Together, they’ll discuss the next steps. While conservative treatments are usually the preferred option, depending on the circumstances, other treatments or even clinical trials might also be considered. If chemotherapy is required, she’ll manage their treatment. In other cases, she’ll refer them to a surgeon or radiation oncologist, sometimes administering chemo after those treatments are completed. Either way, Lepeak says she follows them (and their care) long-term, always discussing which options make the most sense for them.


You’re probably familiar with the most common cancer treatments: chemotherapy, surgery and radiation — or some combination of the three. Customizing cancer treatments is one of the biggest advancements in cancer over the last decade, according to Henkel. In the past, cancer treatment used to be “one- size-fits-all,” but now treatments can be tailored to target each cancer specifically and that patient. “Just like no two snowflakes are alike, I tell my patients that no two cancers are alike,” she explains, “so I don’t just treat cancer, I treat their specific cancer.”

Henkel says when she first sees a new breast cancer patient, for instance, she’ll spend nearly an hour going over their cancer diagnosis along with the next steps. “It can certainly be overwhelming and exhausting for the patient,” she admits, “but I want to ensure their treatment plan is the right fit.”

Radiation treatment has also evolved. “There are several cutting-edge treatments under the umbrella of radiation,
all used for different purposes,” says Kruser. “Our goal is to find the most effective and gentle treatment option possible.” Two of the most common are external beam radiation and intensity-modulated radiation therapy (IMRT), which he says is used to target a particular cancer, such as prostate or head and neck cancers, adjacent to sensitive organs.

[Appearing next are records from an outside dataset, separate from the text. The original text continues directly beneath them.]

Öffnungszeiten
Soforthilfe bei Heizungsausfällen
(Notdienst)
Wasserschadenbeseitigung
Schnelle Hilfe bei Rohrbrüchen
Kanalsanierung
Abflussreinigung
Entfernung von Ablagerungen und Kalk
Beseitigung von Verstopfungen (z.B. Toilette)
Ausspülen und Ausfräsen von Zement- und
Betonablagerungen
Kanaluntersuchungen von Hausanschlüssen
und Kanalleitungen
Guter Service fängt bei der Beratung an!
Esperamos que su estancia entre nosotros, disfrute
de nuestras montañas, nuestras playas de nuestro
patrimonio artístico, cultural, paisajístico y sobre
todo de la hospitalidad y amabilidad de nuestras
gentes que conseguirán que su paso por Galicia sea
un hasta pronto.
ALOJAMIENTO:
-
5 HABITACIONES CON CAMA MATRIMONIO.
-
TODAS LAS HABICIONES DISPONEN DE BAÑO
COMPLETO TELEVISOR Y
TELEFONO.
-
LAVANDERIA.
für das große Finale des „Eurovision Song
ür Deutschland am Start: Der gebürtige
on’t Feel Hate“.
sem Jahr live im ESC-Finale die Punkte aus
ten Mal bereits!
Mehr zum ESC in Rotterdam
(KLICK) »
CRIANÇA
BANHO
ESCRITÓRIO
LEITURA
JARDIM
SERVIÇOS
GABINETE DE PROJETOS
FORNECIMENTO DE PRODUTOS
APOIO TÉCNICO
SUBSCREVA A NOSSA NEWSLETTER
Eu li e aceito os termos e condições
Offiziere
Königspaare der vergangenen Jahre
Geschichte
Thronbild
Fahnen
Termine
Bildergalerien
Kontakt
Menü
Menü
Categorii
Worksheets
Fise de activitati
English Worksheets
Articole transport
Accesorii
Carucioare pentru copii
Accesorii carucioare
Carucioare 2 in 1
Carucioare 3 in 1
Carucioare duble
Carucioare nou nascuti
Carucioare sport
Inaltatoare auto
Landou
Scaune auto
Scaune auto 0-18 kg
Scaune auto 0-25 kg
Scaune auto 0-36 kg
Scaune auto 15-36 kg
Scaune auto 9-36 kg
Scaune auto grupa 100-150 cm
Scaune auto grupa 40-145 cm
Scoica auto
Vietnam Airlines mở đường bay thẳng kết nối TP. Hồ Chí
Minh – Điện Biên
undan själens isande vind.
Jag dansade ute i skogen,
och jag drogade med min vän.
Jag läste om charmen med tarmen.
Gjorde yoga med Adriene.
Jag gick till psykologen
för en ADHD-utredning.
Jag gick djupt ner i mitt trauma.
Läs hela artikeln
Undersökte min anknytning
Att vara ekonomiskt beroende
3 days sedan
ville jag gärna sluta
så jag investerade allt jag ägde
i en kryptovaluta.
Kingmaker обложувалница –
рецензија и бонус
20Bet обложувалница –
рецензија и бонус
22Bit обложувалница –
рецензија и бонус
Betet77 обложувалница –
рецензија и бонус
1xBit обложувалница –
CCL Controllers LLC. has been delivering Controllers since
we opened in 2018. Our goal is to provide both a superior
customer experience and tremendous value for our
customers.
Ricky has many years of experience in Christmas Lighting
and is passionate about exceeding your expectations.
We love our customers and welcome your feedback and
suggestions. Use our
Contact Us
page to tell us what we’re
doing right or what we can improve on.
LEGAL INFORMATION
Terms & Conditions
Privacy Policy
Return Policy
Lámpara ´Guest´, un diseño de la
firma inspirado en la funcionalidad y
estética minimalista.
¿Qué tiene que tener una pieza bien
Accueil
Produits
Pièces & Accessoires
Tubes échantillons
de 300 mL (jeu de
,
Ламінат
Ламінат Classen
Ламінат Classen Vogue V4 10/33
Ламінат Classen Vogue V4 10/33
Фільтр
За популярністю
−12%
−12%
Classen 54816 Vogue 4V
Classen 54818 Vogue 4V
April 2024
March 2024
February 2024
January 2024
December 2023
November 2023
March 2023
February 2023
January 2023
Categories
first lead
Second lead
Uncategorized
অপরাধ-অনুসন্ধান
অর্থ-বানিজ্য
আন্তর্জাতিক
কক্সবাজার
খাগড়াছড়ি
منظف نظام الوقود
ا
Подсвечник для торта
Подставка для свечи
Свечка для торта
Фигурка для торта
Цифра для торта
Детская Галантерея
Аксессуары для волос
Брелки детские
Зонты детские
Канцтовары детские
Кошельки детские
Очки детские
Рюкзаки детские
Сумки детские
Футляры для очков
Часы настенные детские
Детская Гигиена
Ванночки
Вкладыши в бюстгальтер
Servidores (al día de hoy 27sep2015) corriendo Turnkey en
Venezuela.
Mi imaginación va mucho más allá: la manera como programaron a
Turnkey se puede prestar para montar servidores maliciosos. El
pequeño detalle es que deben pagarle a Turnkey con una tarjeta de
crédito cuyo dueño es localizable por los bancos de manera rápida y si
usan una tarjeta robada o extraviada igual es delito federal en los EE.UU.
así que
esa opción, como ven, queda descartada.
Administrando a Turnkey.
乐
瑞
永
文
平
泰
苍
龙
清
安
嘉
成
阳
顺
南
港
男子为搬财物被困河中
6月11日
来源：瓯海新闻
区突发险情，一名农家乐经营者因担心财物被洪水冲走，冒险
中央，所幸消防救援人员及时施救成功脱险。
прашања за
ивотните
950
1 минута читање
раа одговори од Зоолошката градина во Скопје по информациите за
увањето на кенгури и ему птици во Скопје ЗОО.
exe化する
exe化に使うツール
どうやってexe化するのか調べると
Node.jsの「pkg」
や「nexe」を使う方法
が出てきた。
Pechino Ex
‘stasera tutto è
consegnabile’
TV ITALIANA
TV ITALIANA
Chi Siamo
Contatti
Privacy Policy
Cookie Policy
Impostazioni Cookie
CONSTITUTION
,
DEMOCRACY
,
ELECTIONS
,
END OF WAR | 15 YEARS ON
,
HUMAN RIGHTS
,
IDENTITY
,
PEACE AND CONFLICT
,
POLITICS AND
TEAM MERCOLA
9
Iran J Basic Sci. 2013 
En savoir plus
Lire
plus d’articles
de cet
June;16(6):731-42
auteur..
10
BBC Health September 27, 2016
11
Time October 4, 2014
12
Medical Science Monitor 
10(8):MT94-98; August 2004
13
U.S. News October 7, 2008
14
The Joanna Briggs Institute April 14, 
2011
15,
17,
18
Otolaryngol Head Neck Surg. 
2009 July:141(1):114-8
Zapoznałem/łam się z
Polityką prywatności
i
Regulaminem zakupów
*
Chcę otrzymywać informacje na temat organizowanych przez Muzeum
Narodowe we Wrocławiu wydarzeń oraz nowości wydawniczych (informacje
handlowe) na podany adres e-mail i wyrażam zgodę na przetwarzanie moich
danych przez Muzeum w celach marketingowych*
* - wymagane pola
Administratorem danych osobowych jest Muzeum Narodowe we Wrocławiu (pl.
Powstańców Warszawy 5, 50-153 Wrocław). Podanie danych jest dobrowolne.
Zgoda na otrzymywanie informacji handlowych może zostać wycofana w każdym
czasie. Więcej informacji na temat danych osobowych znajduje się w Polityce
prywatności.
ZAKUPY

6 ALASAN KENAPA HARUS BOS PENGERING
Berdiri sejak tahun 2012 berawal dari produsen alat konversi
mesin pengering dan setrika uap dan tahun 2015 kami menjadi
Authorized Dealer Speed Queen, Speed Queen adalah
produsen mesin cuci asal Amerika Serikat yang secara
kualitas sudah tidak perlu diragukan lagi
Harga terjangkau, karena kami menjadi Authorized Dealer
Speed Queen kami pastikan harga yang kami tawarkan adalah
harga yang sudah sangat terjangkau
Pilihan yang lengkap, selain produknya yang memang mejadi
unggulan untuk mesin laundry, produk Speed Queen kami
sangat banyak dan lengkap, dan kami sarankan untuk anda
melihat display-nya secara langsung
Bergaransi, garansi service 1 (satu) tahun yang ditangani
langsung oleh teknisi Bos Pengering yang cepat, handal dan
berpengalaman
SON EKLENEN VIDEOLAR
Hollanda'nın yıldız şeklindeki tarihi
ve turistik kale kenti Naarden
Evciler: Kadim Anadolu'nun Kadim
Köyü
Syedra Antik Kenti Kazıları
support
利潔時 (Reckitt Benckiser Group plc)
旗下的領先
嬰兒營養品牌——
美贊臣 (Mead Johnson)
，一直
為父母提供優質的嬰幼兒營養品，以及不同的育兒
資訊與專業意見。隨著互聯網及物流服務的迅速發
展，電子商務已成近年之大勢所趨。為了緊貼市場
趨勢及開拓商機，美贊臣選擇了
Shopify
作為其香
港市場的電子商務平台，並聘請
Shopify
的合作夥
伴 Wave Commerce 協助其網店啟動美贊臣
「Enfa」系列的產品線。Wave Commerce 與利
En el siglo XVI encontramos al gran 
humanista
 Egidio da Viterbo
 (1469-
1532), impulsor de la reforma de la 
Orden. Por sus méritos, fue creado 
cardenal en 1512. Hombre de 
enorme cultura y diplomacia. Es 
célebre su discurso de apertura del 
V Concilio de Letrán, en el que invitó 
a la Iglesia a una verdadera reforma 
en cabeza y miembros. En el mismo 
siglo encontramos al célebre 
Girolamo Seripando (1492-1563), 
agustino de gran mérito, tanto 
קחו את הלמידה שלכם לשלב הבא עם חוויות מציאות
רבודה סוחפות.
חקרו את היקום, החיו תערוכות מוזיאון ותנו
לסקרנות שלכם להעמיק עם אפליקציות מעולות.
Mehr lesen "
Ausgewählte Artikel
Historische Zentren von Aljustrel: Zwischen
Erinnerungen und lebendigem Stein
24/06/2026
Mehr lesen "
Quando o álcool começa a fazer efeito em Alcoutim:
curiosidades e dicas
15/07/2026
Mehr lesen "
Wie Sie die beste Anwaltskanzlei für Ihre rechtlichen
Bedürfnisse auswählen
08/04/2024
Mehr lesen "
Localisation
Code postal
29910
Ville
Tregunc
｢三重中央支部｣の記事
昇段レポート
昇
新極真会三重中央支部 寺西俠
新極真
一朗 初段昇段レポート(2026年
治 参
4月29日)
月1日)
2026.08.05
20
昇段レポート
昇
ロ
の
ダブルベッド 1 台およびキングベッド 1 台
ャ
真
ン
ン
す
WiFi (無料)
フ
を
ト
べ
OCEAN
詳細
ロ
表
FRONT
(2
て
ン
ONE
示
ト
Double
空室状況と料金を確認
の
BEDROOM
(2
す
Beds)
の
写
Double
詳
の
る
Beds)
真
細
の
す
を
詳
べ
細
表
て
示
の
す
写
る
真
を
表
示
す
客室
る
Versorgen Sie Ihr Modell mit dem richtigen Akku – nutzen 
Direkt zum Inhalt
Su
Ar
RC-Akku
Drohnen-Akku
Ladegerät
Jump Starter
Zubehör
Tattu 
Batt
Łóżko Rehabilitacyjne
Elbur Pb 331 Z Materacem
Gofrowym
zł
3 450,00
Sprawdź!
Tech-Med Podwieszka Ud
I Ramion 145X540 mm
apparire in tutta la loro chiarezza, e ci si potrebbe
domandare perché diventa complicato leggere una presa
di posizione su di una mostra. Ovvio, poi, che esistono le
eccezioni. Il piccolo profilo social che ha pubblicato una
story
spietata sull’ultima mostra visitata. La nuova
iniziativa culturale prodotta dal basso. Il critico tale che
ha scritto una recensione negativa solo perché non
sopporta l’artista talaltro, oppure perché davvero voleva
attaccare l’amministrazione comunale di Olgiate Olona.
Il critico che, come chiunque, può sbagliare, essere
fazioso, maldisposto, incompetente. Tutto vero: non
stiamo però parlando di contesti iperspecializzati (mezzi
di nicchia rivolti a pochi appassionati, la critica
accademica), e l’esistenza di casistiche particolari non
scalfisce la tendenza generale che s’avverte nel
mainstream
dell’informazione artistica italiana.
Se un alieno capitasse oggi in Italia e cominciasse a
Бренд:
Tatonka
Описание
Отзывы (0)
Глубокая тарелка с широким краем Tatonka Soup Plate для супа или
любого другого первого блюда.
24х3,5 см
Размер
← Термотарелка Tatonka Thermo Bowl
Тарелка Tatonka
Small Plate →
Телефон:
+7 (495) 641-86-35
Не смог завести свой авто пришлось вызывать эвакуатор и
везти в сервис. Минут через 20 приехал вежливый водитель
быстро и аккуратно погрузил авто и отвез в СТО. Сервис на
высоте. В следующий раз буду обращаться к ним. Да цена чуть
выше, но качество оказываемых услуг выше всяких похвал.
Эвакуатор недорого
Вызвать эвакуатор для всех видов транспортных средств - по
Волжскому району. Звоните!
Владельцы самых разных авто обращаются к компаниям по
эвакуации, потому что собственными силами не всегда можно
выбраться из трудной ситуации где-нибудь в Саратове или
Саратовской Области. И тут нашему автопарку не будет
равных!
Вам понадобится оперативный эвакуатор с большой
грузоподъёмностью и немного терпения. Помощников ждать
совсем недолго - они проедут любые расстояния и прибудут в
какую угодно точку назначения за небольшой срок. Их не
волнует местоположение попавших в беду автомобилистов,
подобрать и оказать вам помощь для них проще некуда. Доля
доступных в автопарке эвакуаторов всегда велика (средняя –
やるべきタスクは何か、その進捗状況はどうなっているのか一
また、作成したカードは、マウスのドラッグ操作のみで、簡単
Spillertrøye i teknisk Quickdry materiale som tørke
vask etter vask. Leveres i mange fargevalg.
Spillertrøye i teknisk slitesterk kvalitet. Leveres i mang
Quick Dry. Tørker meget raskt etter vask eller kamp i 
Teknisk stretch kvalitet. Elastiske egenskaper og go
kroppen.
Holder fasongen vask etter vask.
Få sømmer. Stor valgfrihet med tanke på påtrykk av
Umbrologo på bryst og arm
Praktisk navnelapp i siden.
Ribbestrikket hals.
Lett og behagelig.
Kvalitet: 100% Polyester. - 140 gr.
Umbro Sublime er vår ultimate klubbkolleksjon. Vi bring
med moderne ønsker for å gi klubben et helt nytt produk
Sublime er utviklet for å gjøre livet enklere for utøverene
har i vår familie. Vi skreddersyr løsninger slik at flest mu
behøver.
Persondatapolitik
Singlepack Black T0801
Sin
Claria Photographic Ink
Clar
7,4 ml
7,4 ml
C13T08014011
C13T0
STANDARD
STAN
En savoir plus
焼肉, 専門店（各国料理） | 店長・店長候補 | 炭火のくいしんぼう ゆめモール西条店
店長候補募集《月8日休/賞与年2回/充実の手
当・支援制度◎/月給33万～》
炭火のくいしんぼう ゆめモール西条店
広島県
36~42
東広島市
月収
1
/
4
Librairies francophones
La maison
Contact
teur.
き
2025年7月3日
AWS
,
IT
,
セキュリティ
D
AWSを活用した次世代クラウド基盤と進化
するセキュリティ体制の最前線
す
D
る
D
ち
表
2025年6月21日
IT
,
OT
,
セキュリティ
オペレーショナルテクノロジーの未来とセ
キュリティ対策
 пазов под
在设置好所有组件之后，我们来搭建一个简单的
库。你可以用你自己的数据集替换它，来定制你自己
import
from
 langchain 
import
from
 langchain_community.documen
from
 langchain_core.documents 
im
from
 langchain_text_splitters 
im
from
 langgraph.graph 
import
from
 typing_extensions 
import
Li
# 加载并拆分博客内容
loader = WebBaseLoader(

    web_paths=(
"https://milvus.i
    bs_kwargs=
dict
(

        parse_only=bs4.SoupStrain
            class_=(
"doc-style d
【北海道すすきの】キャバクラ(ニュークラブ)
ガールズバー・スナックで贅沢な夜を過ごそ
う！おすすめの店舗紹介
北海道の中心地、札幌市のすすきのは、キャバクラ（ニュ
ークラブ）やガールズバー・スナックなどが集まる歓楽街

With IMRT, curved beams can zero in on the affected area, bypassing other organs. “Another option is radio surgery, which provides very high doses of radiation to a small region — mimicking surgical [removal] in a non-invasive way,” explains Kruser. “We’ve been using it increasingly for brain and lung cancers.”

And what if the patient wants to be more conservative or aggressive with their treatment? “When presenting the treatment options, we respect patient autonomy, but want to give them the best option,” says Lepeak.

The provider’s role, according to Kruser, is to be an advisor who can bring additional insight and special medical knowledge to the case. “But we let the patient know that they’re the boss,” he stresses. “If a patient refuses one option, we go with the next best.” Sometimes the patient needs to ask themselves if their quality of life will be affected by a treatment necessary for a greater quantity of life. And a 40-year-old may well have a different response than an 80-year-old.

The providers will continue to work together along a patient’s journey through treatment and follow-up, with the nurse navigator bringing it all together. “When someone is struggling with side effects or pain, I’m usually the first to hear about it,” Taylor explains. “I’ll pass on that information, then focus on helping them to better handle their pain.”

One important element in cancer care that’s often overlooked is palliative care, says Lepeak.

So, what does palliative care look like for a cancer patient? “It’s a way to manage symptoms associated with cancer and cancer treatment to help make every single day be the best they can have — through supportive care and coping mechanisms,” says Lepeak.

“Palliative care focuses on treating physical symptoms while providing emotional support, Taylor adds. That’s why the palliative care team may include a physical therapist, social worker, psychiatrist or psychologist.

Physical pain can often be controlled by adjusting a medication or dosage. And according to Kruser, radiation can also be used to help maintain quality of life, by minimizing symptoms of certain cancers like bone or metastatic disease.

But emotions can be a little trickier. “I feel incredibly privileged to step into a patient’s life when they’re feeling vulnerable and afraid,” says Taylor. “We can’t always make the symptoms go away, but what I can do is make you feel better today.”